Por: Diario Digital Castelo Branco
O 19º Laboratório LUPA – Laboratório Urbano Pela Arte vai ter o monte de S. Martinho como palco. A iniciativa propõe uma visita seguida de uma conversa aberta e magusto onde se analisem as relações entre tradição, paisagem, a memória e a identidade de um sítio que já significou muito para Castelo Branco.
O 19º Laboratório LUPA – Laboratório Urbano Pela Arte vai ter o monte de S. Martinho como palco.
A iniciativa propõe uma visita seguida de uma conversa aberta e magusto onde se analisem as relações entre tradição, paisagem, a memória e a identidade de um sítio que já significou muito para Castelo Branco.
No próximo sábado, dia 8, pelas 10 horas, o percurso parte de junto da Associação da Carapalha.
Manuel Costa Alves, Júlio Vaz de Carvalho, Sílvia Moreira, José Lagiosa, Manuela Catana. Joaquim Batista e Pedro Salvado serão alguns dos intervenientes já confirmados na conversa.
A atividade para os organizadores será também a ocasião para a apresentação publica de alguns projetos de design de comunicação relacionados com a riqueza cultural que o monte possui, realidade ainda muito pouco conhecida pela comunidade.
A visita tem o apoio da Câmara Municipal de Castelo Branco, da Sociedade dos Amigos do Museu Francisco Tavares Proença Júnior e da pastelaria “Pão de Leite”.

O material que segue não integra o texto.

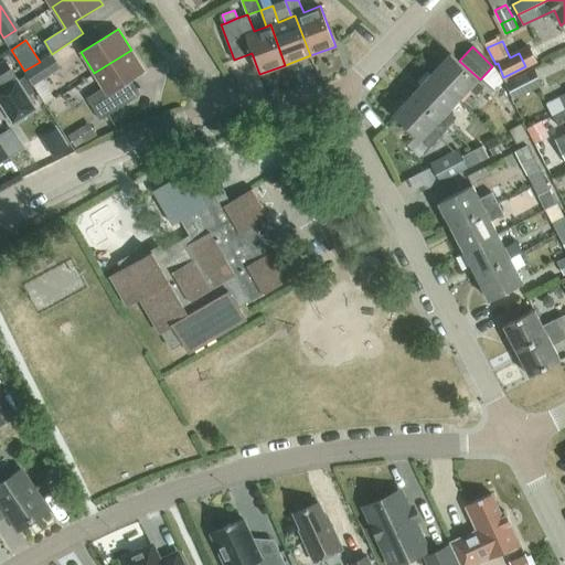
[(130,80),(145,71),(131,50),(94,73),(103,87),(87,98),(100,119),(140,95),(130,80)]
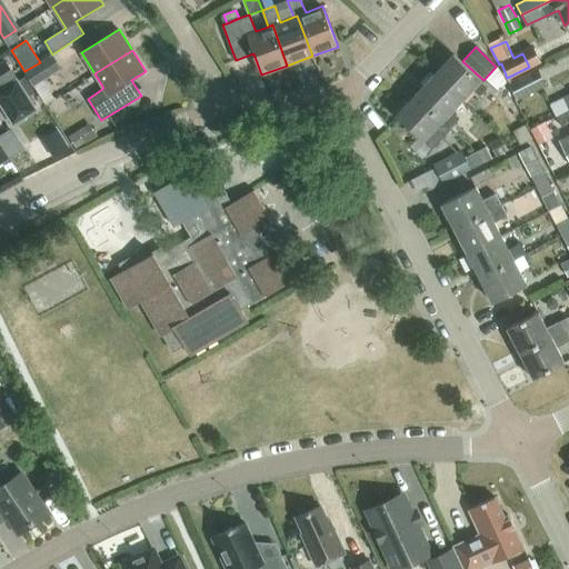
[(481,80),(453,53),(435,75),(462,100),(471,90),(478,96),(485,89),(478,82),(481,80)]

Sabia, e como escreveu o monógrafo de Castelo Branco, António Roxo, em 1890: «S. Martinho é para o Povo um curandeiro de febres intermitentes. (…) O paciente vai em romaria à ermida do santo e oferece-lhe um pão de farinha de centeio e uma cabeça de alhos. Em seguida, o paciente retira trazendo a oferta, que entrega à primeira pessoa que encontra.»

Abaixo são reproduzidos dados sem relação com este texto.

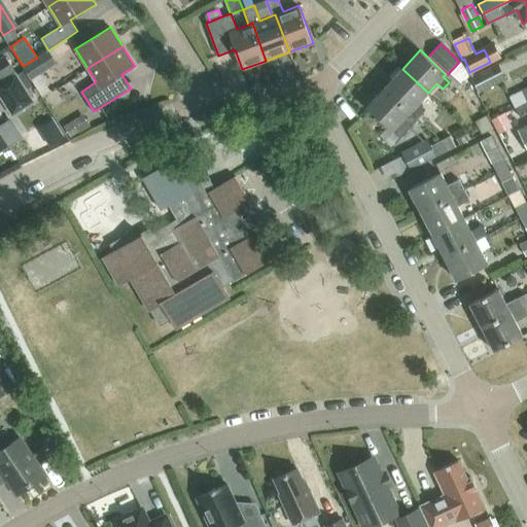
[(31,79),(57,63),(48,50),(23,66),(31,79)]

São estas memórias que a LUPA quer que sejam redescobertas e recontextualizadas nos dias de hoje.
Para o historiador Pedro Salvado, “O monte de S. Martinho é um lugar fundacional da paisagem cultural albicastrense. Para além da ancestral e curiosa lenda das origens da cidade, a arqueologia e a história confirmaram a relevância desta peculiar orografia nas dinâmicas, expressões e calendários das geografias religiosas que, durante milénios, aqui se sucederam. Foi um dos lugares de povoamento mais antigo da região, um local de cultos pré e proto – históricos, um sítio de conjugação religiosa durante o período romano, um horizonte onde se recitou o Alcorão, uma das primeiras capelas cristãs do alfoz albicastrense. É, sem dúvida, o berço da nossa identidade que tem de ser preservado pra as gerações vindoiras".